### Quoted text
┌────────

I don't, this patchset only deals with hugetlb, I just meant that this
series was just the beginning as I'm working on moving the contpte for
THP support in the generic code for riscv to use.

Sorry my wording was ambiguous :)

Thanks,

Alex

>
> Thanks,
> Ryan
>
> >
> > This patchset was tested by running the libhugetlbfs testsuite with 64KB
> > and 2MB pages on both architectures (on a 4KB base page size arm64 kernel).
> >
> > [1] https://lore.kernel.org/linux-arm-kernel/20240215103205.2607016-1-ryan.roberts@arm.com/
> >
> > Alexandre Ghiti (9):
> >   riscv: Restore the pfn in a NAPOT pte when manipulated by core mm code
> >   riscv: Safely remove huge_pte_offset() when manipulating NAPOT ptes
> >   mm: Use common huge_ptep_get() function for riscv/arm64
> >   mm: Use common set_huge_pte_at() function for riscv/arm64
> >   mm: Use common huge_pte_clear() function for riscv/arm64
> >   mm: Use common huge_ptep_get_and_clear() function for riscv/arm64
> >   mm: Use common huge_ptep_set_access_flags() function for riscv/arm64
> >   mm: Use common huge_ptep_set_wrprotect() function for riscv/arm64
> >   mm: Use common huge_ptep_clear_flush() function for riscv/arm64
> >
> >  arch/arm64/Kconfig                  |   1 +
> >  arch/arm64/include/asm/pgtable.h    |  59 +++++-
> >  arch/arm64/mm/hugetlbpage.c         | 291 +---------------------------
> >  arch/riscv/Kconfig                  |   1 +
> >  arch/riscv/include/asm/hugetlb.h    |   2 +-
> >  arch/riscv/include/asm/pgtable-64.h |  11 ++
> >  arch/riscv/include/asm/pgtable.h    | 120 +++++++++++-
> >  arch/riscv/mm/hugetlbpage.c         | 227 ----------------------
> >  mm/Kconfig                          |   3 +
> >  mm/Makefile                         |   1 +
> >  mm/contpte.c                        | 268 +++++++++++++++++++++++++
> >  11 files changed, 456 insertions(+), 528 deletions(-)

└────────

### Given exercise 1
Answer these from the hugetlb patchset text:
(a) Which testsuite was run to test the patchset?
(b) What is the writer working on moving into the generic code for riscv to use?
(c) How many files changed, according to the last line?
### Given exercise 2
Write what comes next in the hugetlb patchset text, starting after its last line.
The rows below are drawn from a separate source and are unrelated to the hugetlb patchset text.

### Supplied material
┌────────

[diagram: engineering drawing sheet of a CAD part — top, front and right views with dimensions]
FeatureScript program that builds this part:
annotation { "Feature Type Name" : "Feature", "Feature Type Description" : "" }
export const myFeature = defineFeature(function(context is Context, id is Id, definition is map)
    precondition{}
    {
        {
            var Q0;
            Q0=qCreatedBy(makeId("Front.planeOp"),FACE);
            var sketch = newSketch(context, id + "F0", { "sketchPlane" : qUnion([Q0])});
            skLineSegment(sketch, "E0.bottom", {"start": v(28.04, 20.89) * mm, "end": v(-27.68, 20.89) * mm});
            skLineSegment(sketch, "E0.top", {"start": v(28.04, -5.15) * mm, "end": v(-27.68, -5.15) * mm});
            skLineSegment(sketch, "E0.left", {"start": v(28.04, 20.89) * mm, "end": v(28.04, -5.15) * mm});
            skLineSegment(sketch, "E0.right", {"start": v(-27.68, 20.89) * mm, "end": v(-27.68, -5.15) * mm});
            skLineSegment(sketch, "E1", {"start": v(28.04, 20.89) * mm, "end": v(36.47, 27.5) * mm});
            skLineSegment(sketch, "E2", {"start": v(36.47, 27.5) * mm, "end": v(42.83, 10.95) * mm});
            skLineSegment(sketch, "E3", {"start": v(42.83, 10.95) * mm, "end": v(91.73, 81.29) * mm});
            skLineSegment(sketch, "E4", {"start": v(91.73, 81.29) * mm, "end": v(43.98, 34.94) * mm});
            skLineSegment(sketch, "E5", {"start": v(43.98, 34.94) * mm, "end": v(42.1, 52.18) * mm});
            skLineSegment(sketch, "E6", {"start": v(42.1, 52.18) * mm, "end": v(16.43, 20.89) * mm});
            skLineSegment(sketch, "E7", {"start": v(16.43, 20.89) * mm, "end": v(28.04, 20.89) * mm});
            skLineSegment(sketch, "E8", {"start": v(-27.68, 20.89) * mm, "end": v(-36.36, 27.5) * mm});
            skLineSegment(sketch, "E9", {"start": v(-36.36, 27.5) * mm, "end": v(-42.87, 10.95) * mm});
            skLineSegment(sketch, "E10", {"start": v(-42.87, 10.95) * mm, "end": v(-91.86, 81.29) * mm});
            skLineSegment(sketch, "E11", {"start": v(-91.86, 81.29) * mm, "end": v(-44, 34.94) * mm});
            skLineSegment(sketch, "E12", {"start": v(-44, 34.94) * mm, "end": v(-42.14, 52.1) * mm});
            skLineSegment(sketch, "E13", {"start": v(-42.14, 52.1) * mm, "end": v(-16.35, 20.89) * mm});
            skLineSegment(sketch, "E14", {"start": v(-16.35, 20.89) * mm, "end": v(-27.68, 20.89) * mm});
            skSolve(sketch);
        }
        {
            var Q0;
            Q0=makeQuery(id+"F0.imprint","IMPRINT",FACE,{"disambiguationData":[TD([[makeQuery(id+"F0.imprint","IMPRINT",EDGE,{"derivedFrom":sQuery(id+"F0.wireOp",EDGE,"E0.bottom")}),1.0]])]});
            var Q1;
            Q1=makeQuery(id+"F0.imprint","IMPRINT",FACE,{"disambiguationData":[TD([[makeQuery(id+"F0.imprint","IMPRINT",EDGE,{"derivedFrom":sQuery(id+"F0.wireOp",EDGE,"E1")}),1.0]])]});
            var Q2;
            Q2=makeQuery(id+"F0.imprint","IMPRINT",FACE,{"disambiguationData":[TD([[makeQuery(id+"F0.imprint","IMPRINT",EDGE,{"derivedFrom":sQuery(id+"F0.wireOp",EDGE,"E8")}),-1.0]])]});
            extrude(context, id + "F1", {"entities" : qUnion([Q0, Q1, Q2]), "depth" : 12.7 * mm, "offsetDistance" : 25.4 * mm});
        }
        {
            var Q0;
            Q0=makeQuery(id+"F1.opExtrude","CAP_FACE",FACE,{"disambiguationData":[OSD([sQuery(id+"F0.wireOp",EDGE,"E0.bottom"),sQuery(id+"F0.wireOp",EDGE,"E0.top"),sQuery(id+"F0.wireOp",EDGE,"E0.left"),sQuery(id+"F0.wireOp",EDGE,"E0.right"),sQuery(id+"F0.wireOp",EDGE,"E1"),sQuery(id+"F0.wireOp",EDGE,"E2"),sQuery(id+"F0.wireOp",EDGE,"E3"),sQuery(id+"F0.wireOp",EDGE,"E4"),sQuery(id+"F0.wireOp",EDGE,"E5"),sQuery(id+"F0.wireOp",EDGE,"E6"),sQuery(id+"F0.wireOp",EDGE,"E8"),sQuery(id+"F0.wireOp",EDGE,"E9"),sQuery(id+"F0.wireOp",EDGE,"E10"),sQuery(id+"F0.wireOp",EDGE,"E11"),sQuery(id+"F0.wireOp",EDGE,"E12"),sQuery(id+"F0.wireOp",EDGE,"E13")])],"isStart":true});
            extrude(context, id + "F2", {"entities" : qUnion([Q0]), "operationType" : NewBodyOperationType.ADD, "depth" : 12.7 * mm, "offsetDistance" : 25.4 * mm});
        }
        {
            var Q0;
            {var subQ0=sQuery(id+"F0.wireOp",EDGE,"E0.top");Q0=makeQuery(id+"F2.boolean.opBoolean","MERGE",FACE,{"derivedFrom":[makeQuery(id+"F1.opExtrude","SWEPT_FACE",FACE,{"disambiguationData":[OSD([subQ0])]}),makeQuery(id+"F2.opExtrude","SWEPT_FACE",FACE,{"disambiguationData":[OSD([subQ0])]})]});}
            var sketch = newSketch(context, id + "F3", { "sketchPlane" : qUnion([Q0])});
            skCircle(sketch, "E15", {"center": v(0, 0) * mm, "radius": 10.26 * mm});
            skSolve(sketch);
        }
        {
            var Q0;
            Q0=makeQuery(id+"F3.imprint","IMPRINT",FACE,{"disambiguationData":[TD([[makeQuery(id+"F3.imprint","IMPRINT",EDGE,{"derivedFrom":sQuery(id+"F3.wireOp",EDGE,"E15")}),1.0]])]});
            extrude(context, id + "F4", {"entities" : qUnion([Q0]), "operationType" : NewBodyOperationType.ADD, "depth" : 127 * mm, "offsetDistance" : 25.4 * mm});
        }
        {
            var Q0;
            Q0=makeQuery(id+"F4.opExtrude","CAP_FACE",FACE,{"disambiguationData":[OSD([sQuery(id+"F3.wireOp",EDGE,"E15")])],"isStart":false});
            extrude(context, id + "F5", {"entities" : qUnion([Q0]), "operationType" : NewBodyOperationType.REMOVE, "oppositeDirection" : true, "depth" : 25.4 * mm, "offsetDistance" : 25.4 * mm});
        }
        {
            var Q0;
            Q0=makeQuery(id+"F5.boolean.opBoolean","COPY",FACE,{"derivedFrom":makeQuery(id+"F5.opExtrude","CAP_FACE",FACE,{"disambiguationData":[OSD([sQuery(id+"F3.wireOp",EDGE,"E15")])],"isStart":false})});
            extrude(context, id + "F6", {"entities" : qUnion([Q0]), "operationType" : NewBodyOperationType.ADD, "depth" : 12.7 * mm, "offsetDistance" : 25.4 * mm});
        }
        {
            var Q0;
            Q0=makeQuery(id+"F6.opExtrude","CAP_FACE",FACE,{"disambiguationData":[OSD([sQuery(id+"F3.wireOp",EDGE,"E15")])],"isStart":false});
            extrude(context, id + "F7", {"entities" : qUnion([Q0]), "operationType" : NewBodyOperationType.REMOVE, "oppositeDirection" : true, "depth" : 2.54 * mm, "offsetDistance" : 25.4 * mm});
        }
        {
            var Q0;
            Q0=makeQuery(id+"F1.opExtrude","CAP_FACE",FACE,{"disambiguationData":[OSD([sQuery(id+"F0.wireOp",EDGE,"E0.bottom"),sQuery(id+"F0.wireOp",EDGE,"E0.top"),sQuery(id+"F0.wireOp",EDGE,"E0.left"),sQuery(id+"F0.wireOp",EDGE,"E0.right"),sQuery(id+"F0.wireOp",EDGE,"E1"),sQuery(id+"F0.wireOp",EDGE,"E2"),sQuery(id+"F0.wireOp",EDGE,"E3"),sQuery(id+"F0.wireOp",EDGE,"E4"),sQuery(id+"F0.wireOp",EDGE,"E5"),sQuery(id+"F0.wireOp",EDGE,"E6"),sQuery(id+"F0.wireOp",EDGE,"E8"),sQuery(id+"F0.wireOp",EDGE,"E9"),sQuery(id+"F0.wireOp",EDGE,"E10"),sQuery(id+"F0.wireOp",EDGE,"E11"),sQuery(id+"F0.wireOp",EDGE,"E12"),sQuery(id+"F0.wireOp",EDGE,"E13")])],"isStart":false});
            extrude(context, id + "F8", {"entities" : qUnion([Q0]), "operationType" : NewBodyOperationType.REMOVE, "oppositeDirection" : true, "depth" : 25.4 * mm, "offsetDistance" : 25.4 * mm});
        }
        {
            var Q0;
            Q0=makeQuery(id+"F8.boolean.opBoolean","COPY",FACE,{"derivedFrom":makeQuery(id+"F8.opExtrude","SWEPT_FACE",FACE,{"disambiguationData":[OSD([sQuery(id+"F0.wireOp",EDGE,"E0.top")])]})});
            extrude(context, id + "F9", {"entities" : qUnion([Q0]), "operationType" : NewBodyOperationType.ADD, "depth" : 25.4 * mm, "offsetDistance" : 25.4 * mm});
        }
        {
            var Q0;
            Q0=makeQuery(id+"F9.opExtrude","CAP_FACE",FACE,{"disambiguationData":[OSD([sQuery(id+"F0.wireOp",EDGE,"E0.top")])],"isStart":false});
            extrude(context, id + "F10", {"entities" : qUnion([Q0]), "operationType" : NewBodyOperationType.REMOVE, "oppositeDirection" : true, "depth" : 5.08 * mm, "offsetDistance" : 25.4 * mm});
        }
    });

└────────

### Exercise answer 1
(a) The libhugetlbfs testsuite.
(b) The contpte for THP support.
(c) 11 files.

### Exercise answer 2
> >  create mode 100644 mm/contpte.c
> >
>
Ryan Roberts March 1, 2024, 11:38 a.m. UTC | #3
On 01/03/2024 11:29, Alexandre Ghiti wrote:
> Hi Ryan,
> 
> On Fri, Mar 1, 2024 at 11:45 AM Ryan Roberts <ryan.roberts@arm.com> wrote:
>>
>> Hi Alexandre,
>>
>> I confess I haven't looked at the patches yet, but this cover letter raises a
>> few quesions for me. I'll aim to look at the actual patches in due course.
>>
>> On 01/03/2024 09:14, Alexandre Ghiti wrote:
>>> This patchset intends to merge the contiguous ptes hugetlbfs implementation
>>> of arm64 and riscv.
>>>
>>> Both arm64 and riscv support the use of contiguous ptes to map pages that
>>> are larger than the default page table size, respectively called contpte
>>> and svnapot.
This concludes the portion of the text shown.